For the first five months of fiscal year 2012-13 (April to August), the federal government’s deficit amounted to $6.2 billion, down $2.8 billion from the same period in 2011-12. Of this year-over-year improvement , budgetary revenues were up $3.4 billion, public debt charges were down $0.9 billion while program expenses were up $1.4 billion.

About half of the year-over-year increase in budgetary revenues was attributable to higher personal income taxes, Goods and Services (GST) revenues and employment insurance (EI) premiums. The remaining major components were relatively weak. 

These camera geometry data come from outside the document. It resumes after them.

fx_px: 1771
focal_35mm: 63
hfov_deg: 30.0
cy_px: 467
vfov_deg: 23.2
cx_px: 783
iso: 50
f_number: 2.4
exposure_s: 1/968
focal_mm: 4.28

The increase in program expenses was primarily the result of the inclusion in the August 2012 financial results of “an updated accrual estimate for employee and veterans’ future employee benefits based on accrual valuations prepared for the Government’s 2011-12 financial statements”.  Given that this also affected the 2011-12, one would have expected that the figures for the period April to August 2011 would have been adjusted accordingly, thereby having no impact on the year-over-year change.  The decline in public debt charges was attributable to a lower average effective interest rate on interest-bearing debt.

Final deficit results for 2011-12 were higher than estimated in the March 2012 and this deterioration is beginning to be reflected in the monthly results for 2012-13. To date, budgetary revenues are running slightly below the rate of growth expected in March 2012 Budget for 2012-13 (comparing the March 2012 Budget forecast for 2012-13 to the final outcome for 2011-12).  In the Budget, the Minister included a $3 billion “risk adjustment factor”.  This is now gone.  With the expected weakness in both international and domestic economies, budgetary revenues will likely fall below the 2012 Budget forecast.

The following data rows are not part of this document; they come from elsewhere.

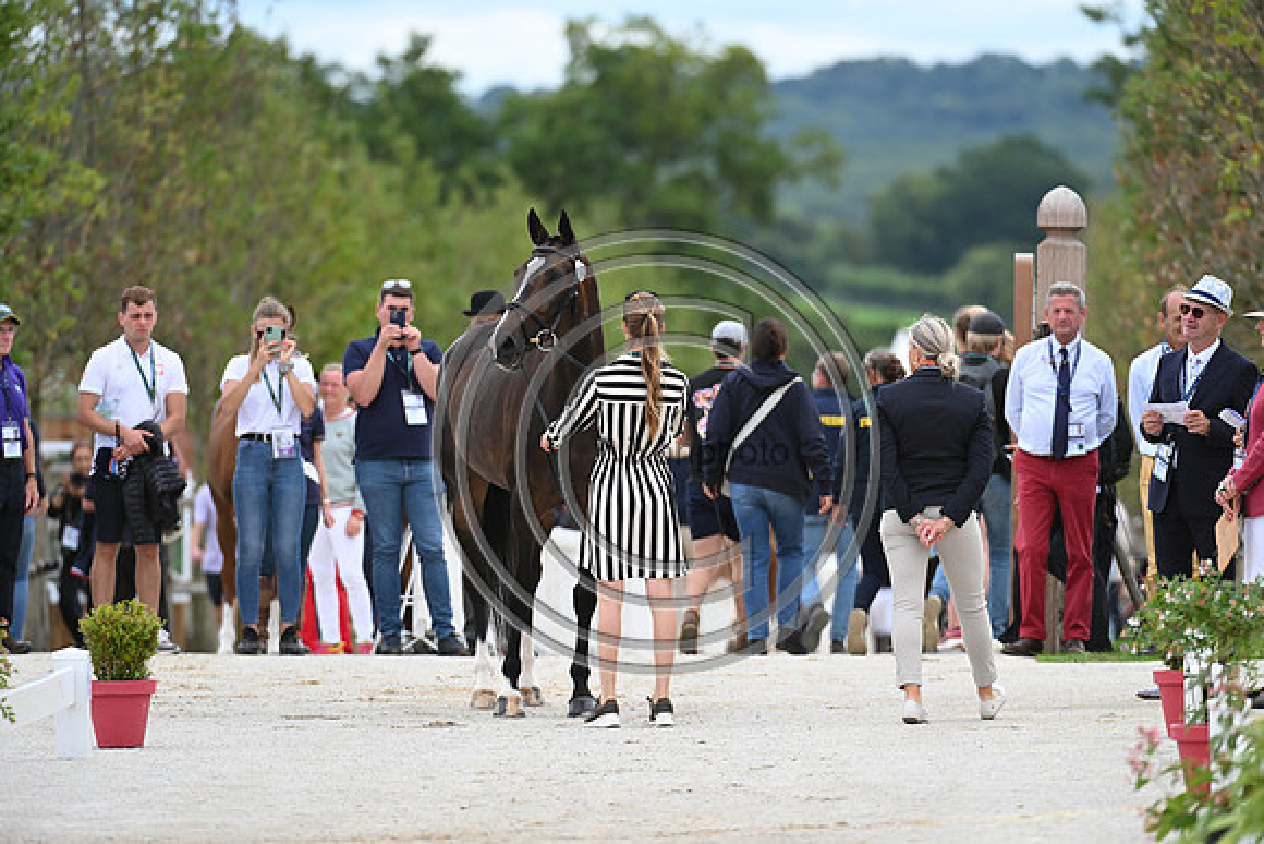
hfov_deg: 5.2
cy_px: 422
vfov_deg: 3.4
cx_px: 632
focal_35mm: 400
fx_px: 14047
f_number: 5.6
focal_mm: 400
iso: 720
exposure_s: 1/1600
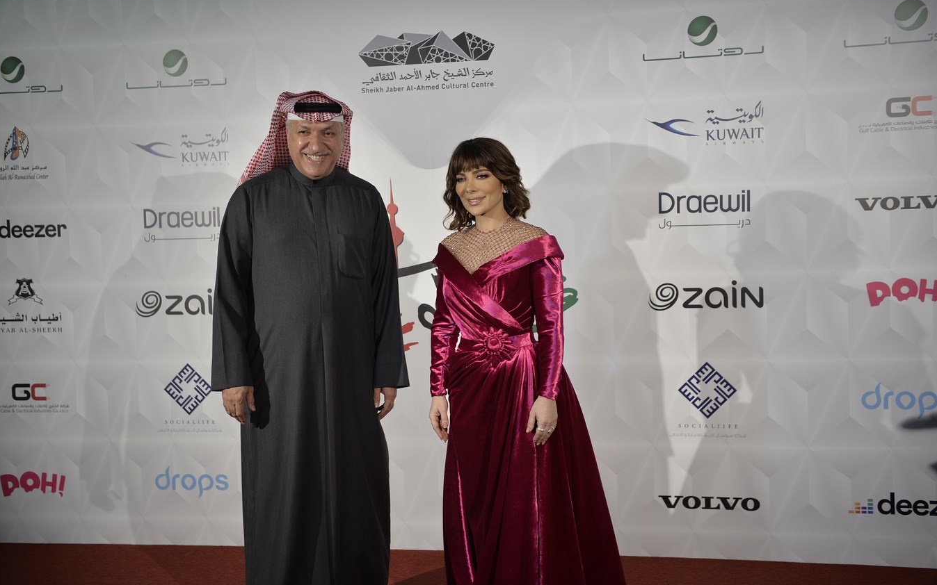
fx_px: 1098
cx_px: 467
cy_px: 280
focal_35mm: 43
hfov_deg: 46.2
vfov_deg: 29.9
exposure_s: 1/200
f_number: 2.8
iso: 250
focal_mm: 42
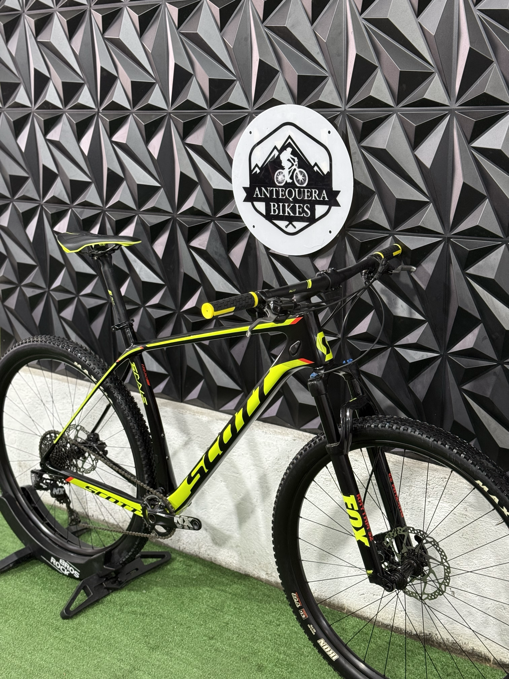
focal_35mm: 48
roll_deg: +0.3
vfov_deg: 39.7
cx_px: 254
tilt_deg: -14.2
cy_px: 340
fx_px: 941
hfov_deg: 30.3
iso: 160
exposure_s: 1/60
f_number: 1.78
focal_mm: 6.76
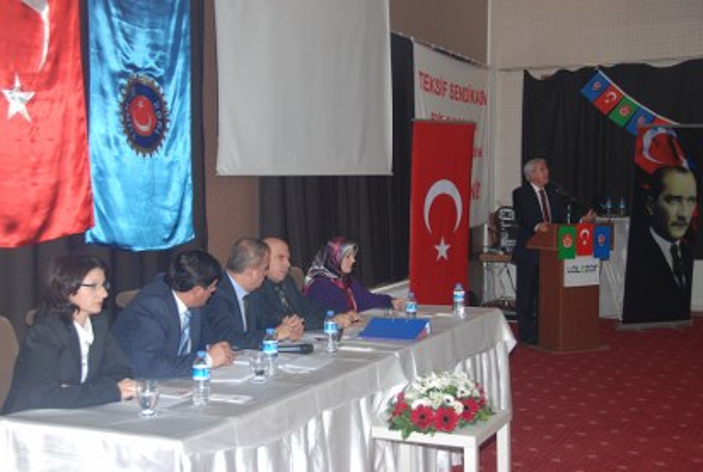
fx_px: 1018
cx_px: 357
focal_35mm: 52
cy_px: 239
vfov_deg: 26.1
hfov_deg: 38.1
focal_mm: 34
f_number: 4.2
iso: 200
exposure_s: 1/60
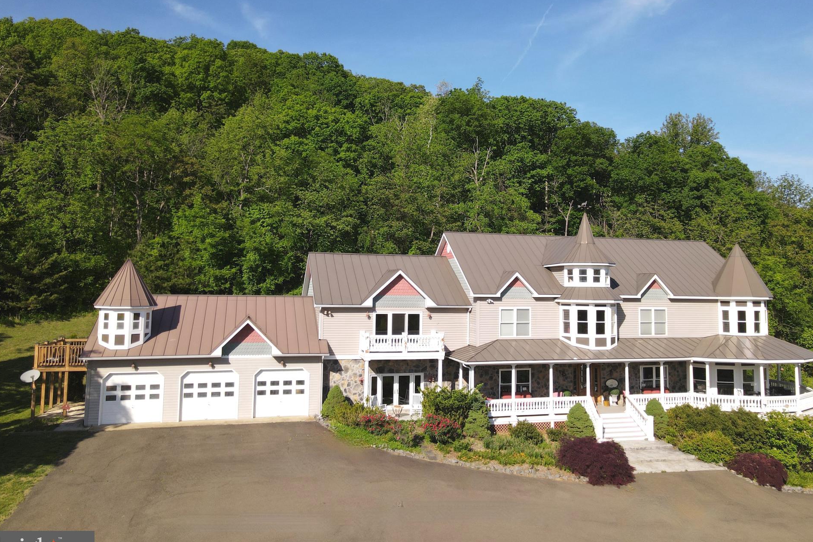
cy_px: 236
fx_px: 610
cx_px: 427
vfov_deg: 47.8
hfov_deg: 67.3
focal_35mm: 27
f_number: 2.8
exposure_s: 1/15
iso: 140
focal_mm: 4.5
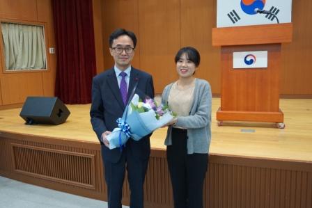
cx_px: 156
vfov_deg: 41.7
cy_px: 104
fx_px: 273
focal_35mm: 32
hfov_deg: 59.5
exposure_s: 1/160
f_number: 4
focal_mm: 21
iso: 2000
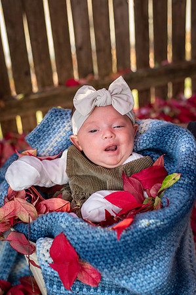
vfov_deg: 39.6
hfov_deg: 26.9
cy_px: 148
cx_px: 98
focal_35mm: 50
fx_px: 409
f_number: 3.2
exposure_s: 1/1600
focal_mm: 50
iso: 3200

Program expenses, however, could be lower than expected in the 2012 Budget.  The monthly results for most of the major components are consistent with their 2012 Budget forecasts.  However, monthly EI benefits are well below their 2012 Budget and direct program expenses could also be lower.  Monthly public debt charges are also running well below their 2012 Budget forecast.  Better-than-expected results for these components should provide some offset to lower-than-expected budgetary revenues, but in all probability not enough.

The Minister is to meet with private sector economists on October 29th   Updated economic and fiscal projections will be presented in the Fall Update, which should be released by mid- to late-November.